Stored data entries:

>>

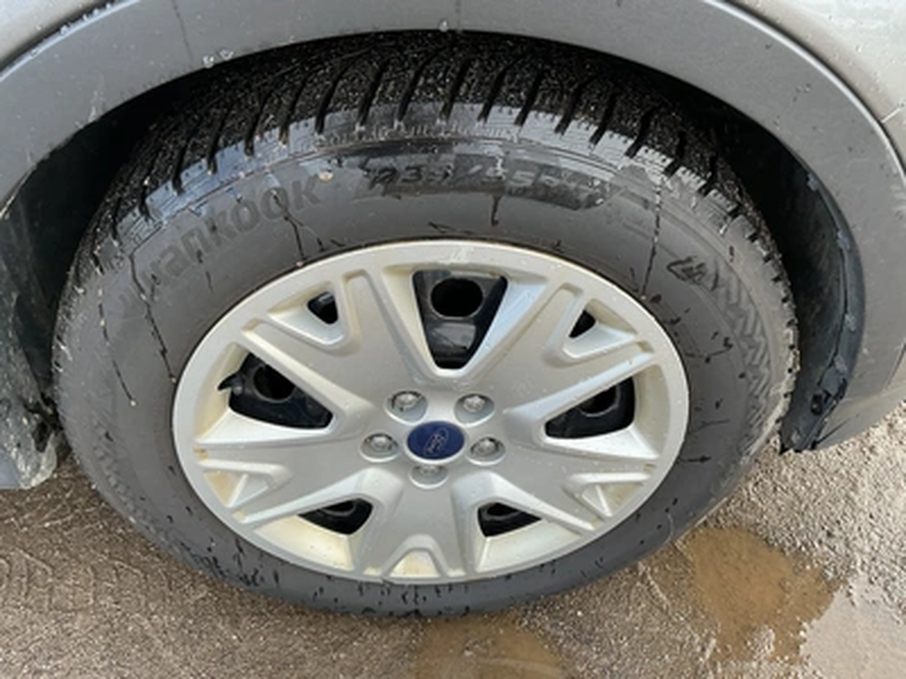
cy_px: 340
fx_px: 733
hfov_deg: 63.4
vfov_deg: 49.7
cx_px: 453
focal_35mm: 28
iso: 20
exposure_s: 1/122
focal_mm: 3
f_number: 1.8
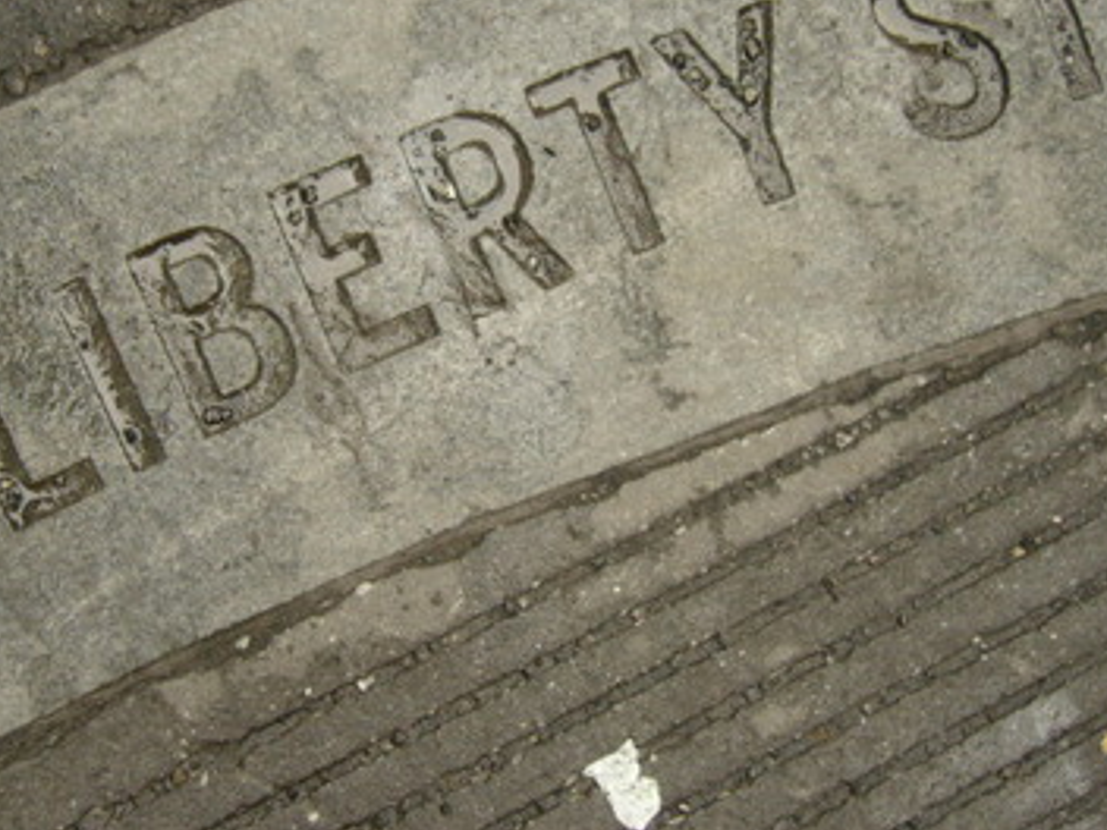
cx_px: 475
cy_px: 297
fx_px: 1727
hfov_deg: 35.5
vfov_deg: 26.9
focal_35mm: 54
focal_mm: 6.3
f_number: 2.9
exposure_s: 1/20
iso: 100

<<

What the task asks:
Output the entries above exactly, without their pictures.

Exercise solution:
cy_px: 340
fx_px: 733
hfov_deg: 63.4
vfov_deg: 49.7
cx_px: 453
focal_35mm: 28
iso: 20
exposure_s: 1/122
focal_mm: 3
f_number: 1.8
cx_px: 475
cy_px: 297
fx_px: 1727
hfov_deg: 35.5
vfov_deg: 26.9
focal_35mm: 54
focal_mm: 6.3
f_number: 2.9
exposure_s: 1/20
iso: 100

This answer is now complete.